Trading policy empowers states and tribes to implement market-based programs to achieve and go beyond the goals of the CWA. Both point and nonpoint sources need new tools that move beyond the existing regulatory framework. Our Nation must participate in a highly competitive world market and our policy should reflect the demands and efficiencies of market-based program. Trading will allow the water program to go beyond the technological and economic limitations of our existing regulatory framework to find solutions to complex water quality problems. Trading is an innovative strategy that can align with other core conservation and water programs.

Oil Spill Final Rule Impact on Agriculture:

EPA’s July 17, 2002, Oil Spill Prevention, Control and Countermeasures ( SPCC) Rule will negatively impact farmers and ranchers, and their cooperatives across the country. While the subsequent January 9, 2003, rule providing an 18-month delay in its implementation allows more time to prepare; it does not reduce its overall cost or impact. The oil spill rule and program will greatly affect agriculture.

The rule fails to take into account the nature of production agriculture, and appears to be based on limited data or information that is out of date. It also does not take into account the cumulative effect of EPA’s rules and regulations on agriculture.

Farmers and ranchers need to store fuel on their farms in order to control costs and to fulfill time sensitive production operations. Many farms, especially in the western states, require more than the regulatory threshold of 1,320 gallons of fuel storage for their operations. On many larger farms the fuel storage is not centrally located. Above ground tanks are placed where needed for efficient equipment operation and these may be miles apart.

In a letter to EPA on June 2, 2003, several agricultural organizations and cooperatives stressed that the SPCC rule for agriculture:

(1) underestimated the economic impact by:

a. using 1991 cost data for a 2002 rule

b. using examples of costs based on farms in the upper 9 percent income bracket

c. basing impact on inadequate survey data

d. drawing conclusions about tankage based on income and not tank survey data

e. exempting 27,700 farms out of 2 million

(2) showed a lack of understanding of ag operations by:

a. mentioning farms only six times in the 112-page rule and only in the preamble

b. not understanding farm layouts and oil storage operations

(3) inappropriately applied bulk terminal rules to private family property and/or small businesses.

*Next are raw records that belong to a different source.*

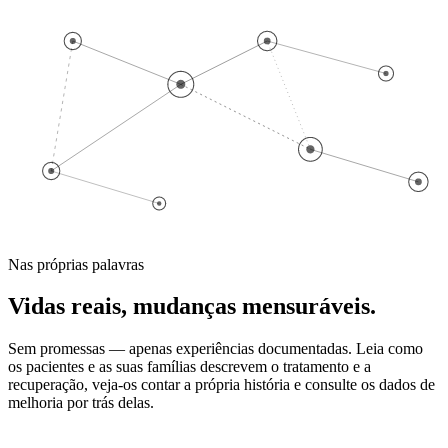
Nas próprias palavras
Vidas reais, mudanças mensuráveis.
Sem promessas — apenas experiências documentadas. Leia como
os pacientes e as suas famílias descrevem o tratamento e a
recuperação, veja-os contar a própria história e consulte os dados de
melhoria por trás delas.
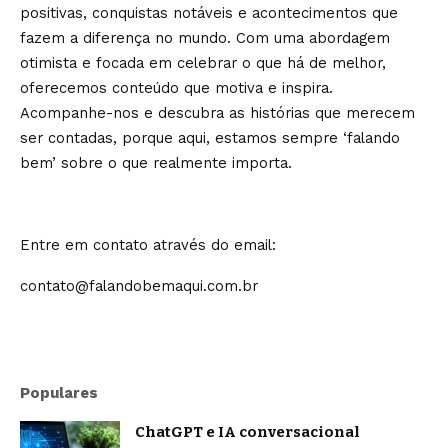
positivas, conquistas notáveis e acontecimentos que
fazem a diferença no mundo. Com uma abordagem
otimista e focada em celebrar o que há de melhor,
oferecemos conteúdo que motiva e inspira.
Acompanhe-nos e descubra as histórias que merecem
ser contadas, porque aqui, estamos sempre ‘falando
bem’ sobre o que realmente importa.
Entre em contato através do email:
contato@falandobemaqui.com.br
Populares
ChatGPT e IA conversacional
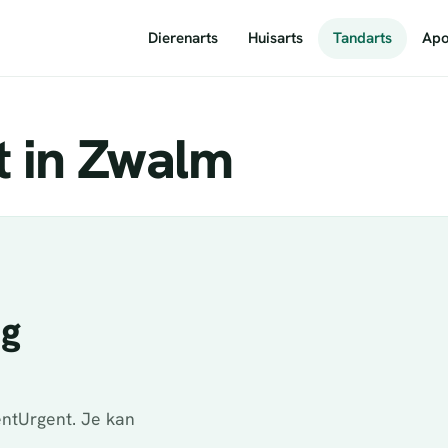
Dierenarts
Huisarts
Tandarts
Apo
t in Zwalm
ig
ntUrgent. Je kan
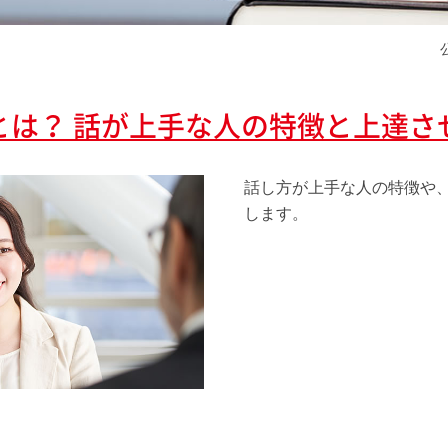
とは？ 話が上手な人の特徴と上達さ
話し方が上手な人の特徴や
します。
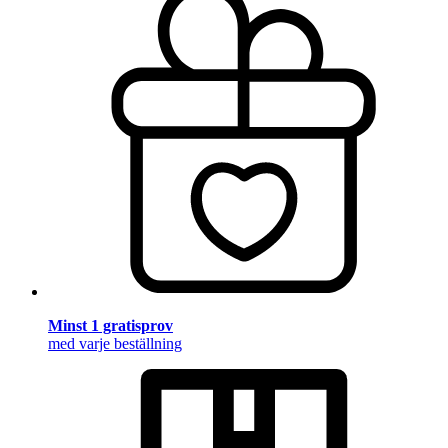
Minst 1 gratisprov
med varje beställning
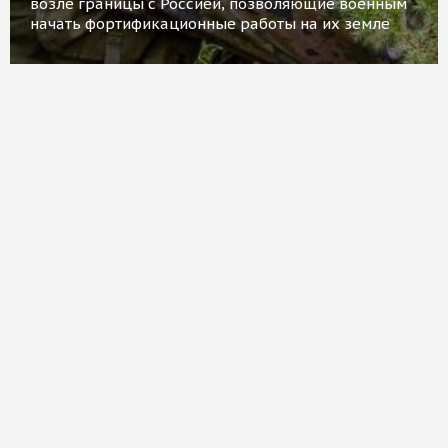
возле границы с Россией, позволяющие военным
начать фортификационные работы на их земле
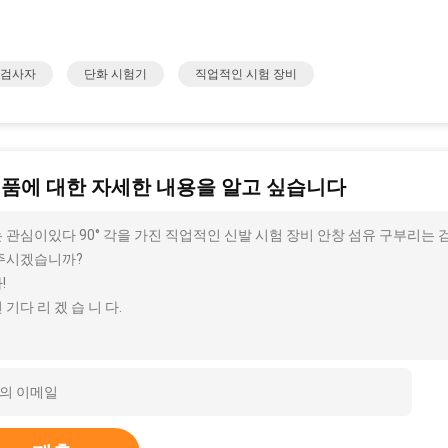
 검사자
단화 시험기
직업적인 시험 장비
제품에 대한 자세한 내용을 알고 싶습니다
 관심이있다 90° 각을 가진 직업적인 신발 시험 장비 안창 섬유 구부리는 검
주시겠습니까?
!
 기다 리 겠 습 니 다.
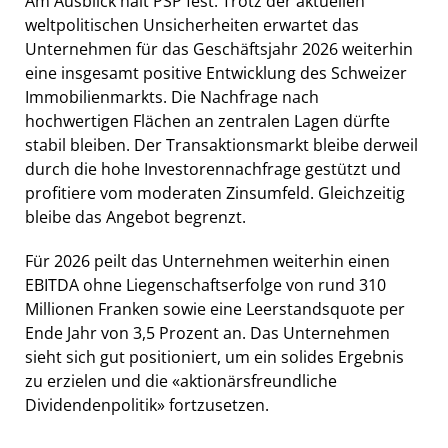
Am Ausblick hält PSP fest. Trotz der aktuellen
weltpolitischen Unsicherheiten erwartet das
Unternehmen für das Geschäftsjahr 2026 weiterhin
eine insgesamt positive Entwicklung des Schweizer
Immobilienmarkts. Die Nachfrage nach
hochwertigen Flächen an zentralen Lagen dürfte
stabil bleiben. Der Transaktionsmarkt bleibe derweil
durch die hohe Investorennachfrage gestützt und
profitiere vom moderaten Zinsumfeld. Gleichzeitig
bleibe das Angebot begrenzt.
Für 2026 peilt das Unternehmen weiterhin einen
EBITDA ohne Liegenschaftserfolge von rund 310
Millionen Franken sowie eine Leerstandsquote per
Ende Jahr von 3,5 Prozent an. Das Unternehmen
sieht sich gut positioniert, um ein solides Ergebnis
zu erzielen und die «aktionärsfreundliche
Dividendenpolitik» fortzusetzen.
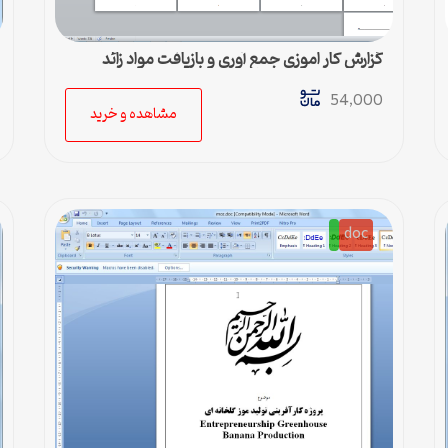
گزارش کار اموزی جمع آوري و بازيافت مواد زائد
جامعه شهري
54,000
مشاهده و خرید
doc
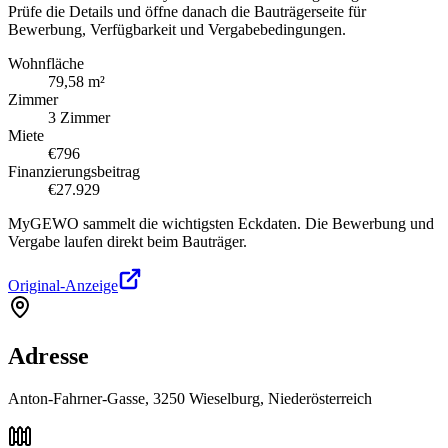
Prüfe die Details und öffne danach die Bauträgerseite für
Bewerbung, Verfügbarkeit und Vergabebedingungen.
Wohnfläche
79,58 m²
Zimmer
3 Zimmer
Miete
€796
Finanzierungsbeitrag
€27.929
MyGEWO sammelt die wichtigsten Eckdaten. Die Bewerbung und
Vergabe laufen direkt beim Bauträger.
Original-Anzeige
Adresse
Anton-Fahrner-Gasse, 3250 Wieselburg, Niederösterreich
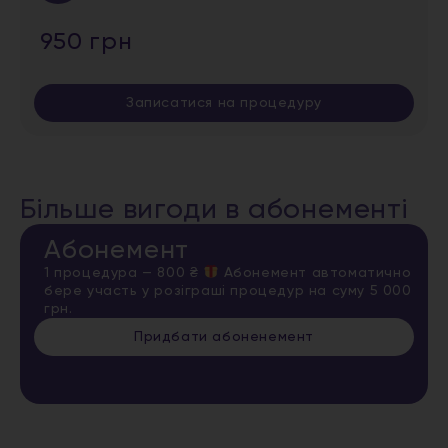
950 грн
Записатися на процедуру
Більше вигоди в абонементі
Абонемент
1 процедура — 800 ₴
Абонемент автоматично
бере участь у розіграші процедур на суму 5 000
грн.
Придбати абоненемент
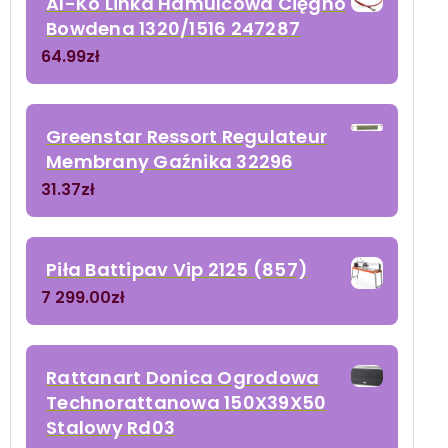
Al-Ko Linka Hamulcowa Cięgno
Bowdena 1320/1516 247287
64.99
zł
Greenstar Ressort Regulateur
Membrany Gaźnika 32296
31.37
zł
Piła Battipav Vip 2125 (857)
7 299.00
zł
Rattanart Donica Ogrodowa
Technorattanowa 150X39X50
Stalowy Rd03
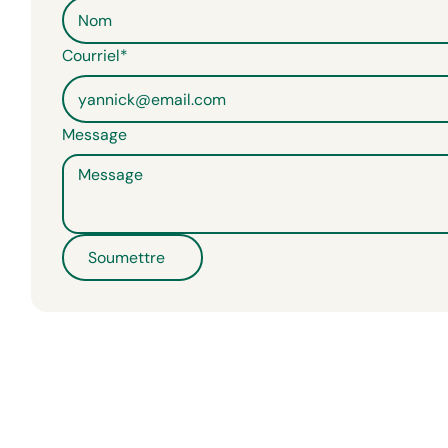
Courriel*
Message
Soumettre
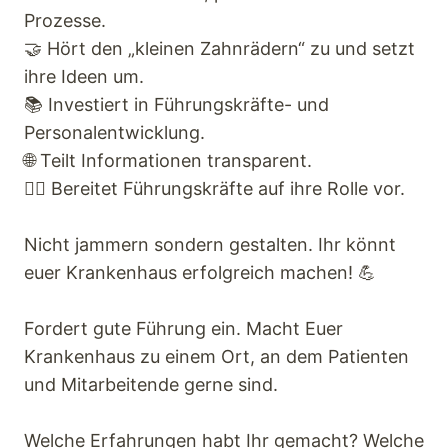
Prozesse.
🤝 Hört den „kleinen Zahnrädern“ zu und setzt
ihre Ideen um.
📚 Investiert in Führungskräfte- und
Personalentwicklung.
🌐 Teilt Informationen transparent.
👩‍⚖️ Bereitet Führungskräfte auf ihre Rolle vor.
Nicht jammern sondern gestalten. Ihr könnt
euer Krankenhaus erfolgreich machen! 💪
Fordert gute Führung ein. Macht Euer
Krankenhaus zu einem Ort, an dem Patienten
und Mitarbeitende gerne sind.
Welche Erfahrungen habt Ihr gemacht? Welche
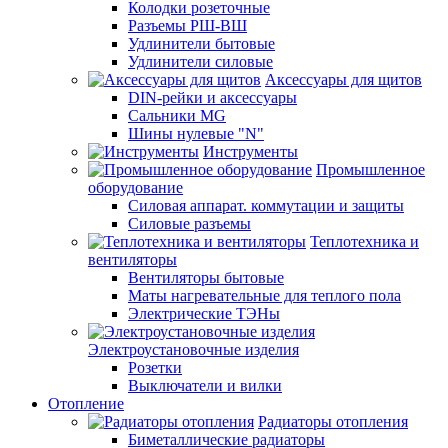
Колодки розеточные
Разъемы РШ-ВШ
Удлинители бытовые
Удлинители силовые
Аксессуары для щитов
DIN-рейки и аксессуары
Сальники MG
Шины нулевые "N"
Инструменты
Промышленное
оборудование
Силовая аппарат. коммутации и защиты
Силовые разъемы
Теплотехника и
вентиляторы
Вентиляторы бытовые
Маты нагревательные для теплого пола
Электрические ТЭНы
Электроустановочные изделия
Розетки
Выключатели и вилки
Отопление
Радиаторы отопления
Биметаллические радиаторы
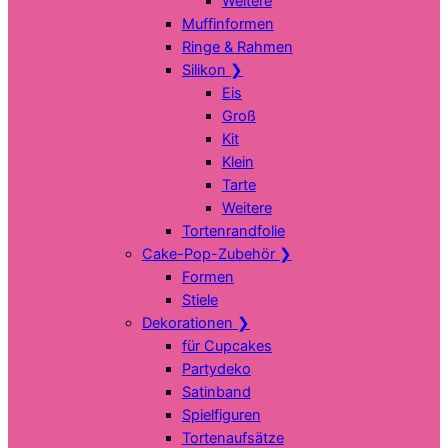
Weitere
Muffinformen
Ringe & Rahmen
Silikon
❯
Eis
Groß
Kit
Klein
Tarte
Weitere
Tortenrandfolie
Cake-Pop-Zubehör
❯
Formen
Stiele
Dekorationen
❯
für Cupcakes
Partydeko
Satinband
Spielfiguren
Tortenaufsätze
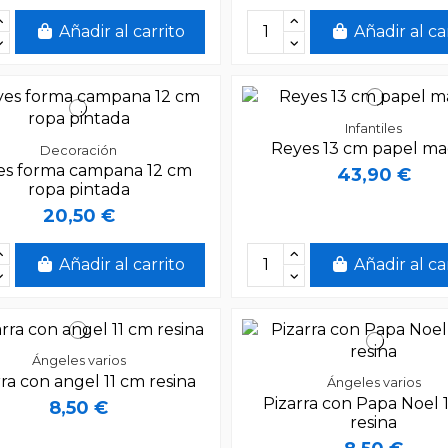
Añadir al carrito
Añadir al ca
Infantiles
Reyes 13 cm papel m
Decoración
es forma campana 12 cm
43,90 €
ropa pintada
20,50 €
Añadir al carrito
Añadir al ca
Ángeles varios
rra con angel 11 cm resina
Ángeles varios
Pizarra con Papa Noel 
8,50 €
resina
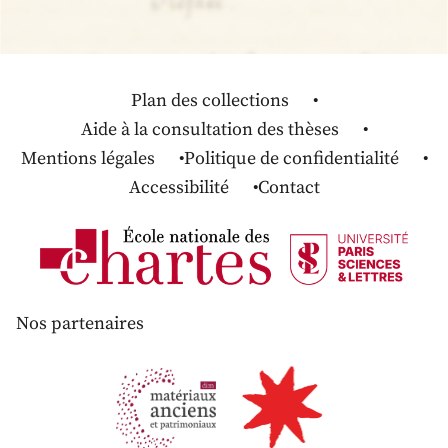
Plan des collections
Aide à la consultation des thèses
Mentions légales
Politique de confidentialité
Accessibilité
Contact
Nos partenaires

Given the dispersed nature of farm fuel storage and the costs associated with following the rule requirements for containment, integrity testing, security and plan development, we believe that the threshold should not apply to family farms nor to those storages where a spill would have no impact on water quality. We believe that based on the 1971 and 1993 Memorandums of Understanding between DOT and EPA, that SPCC rules should have been intended for commercial wholesale and retail sales and not the private party small end user. In addition, the aggregation of many smaller tanks, often in dispersed locations across farms and farmland, must also be addressed so as not to place farms in a costly regulatory program where there is no threat to water quality.

Farm Bureau has been a strong supporter of the voluntary, incentive-based approach to working with farmers and ranchers to improve and protect our environment. EPA should first look to the USDA for appropriate conservation practices and technical support to address this issue with agriculture. We support using our U.S. Department of Agriculture conservation programs, such as the Environmental Quality Incentives Program and the Conservation Security Program to help agriculture address the above-ground fuel tank issue.

The concerns about the impacts of the oil spill rule warrant a complete review of the final rule as it impacts agriculture. EPA should address agricultural oil storage differences in a manner that allows the farm and ranch community to protect water quality in an economically and environmentally sound and effective manner.

Thank you for accepting our testimony.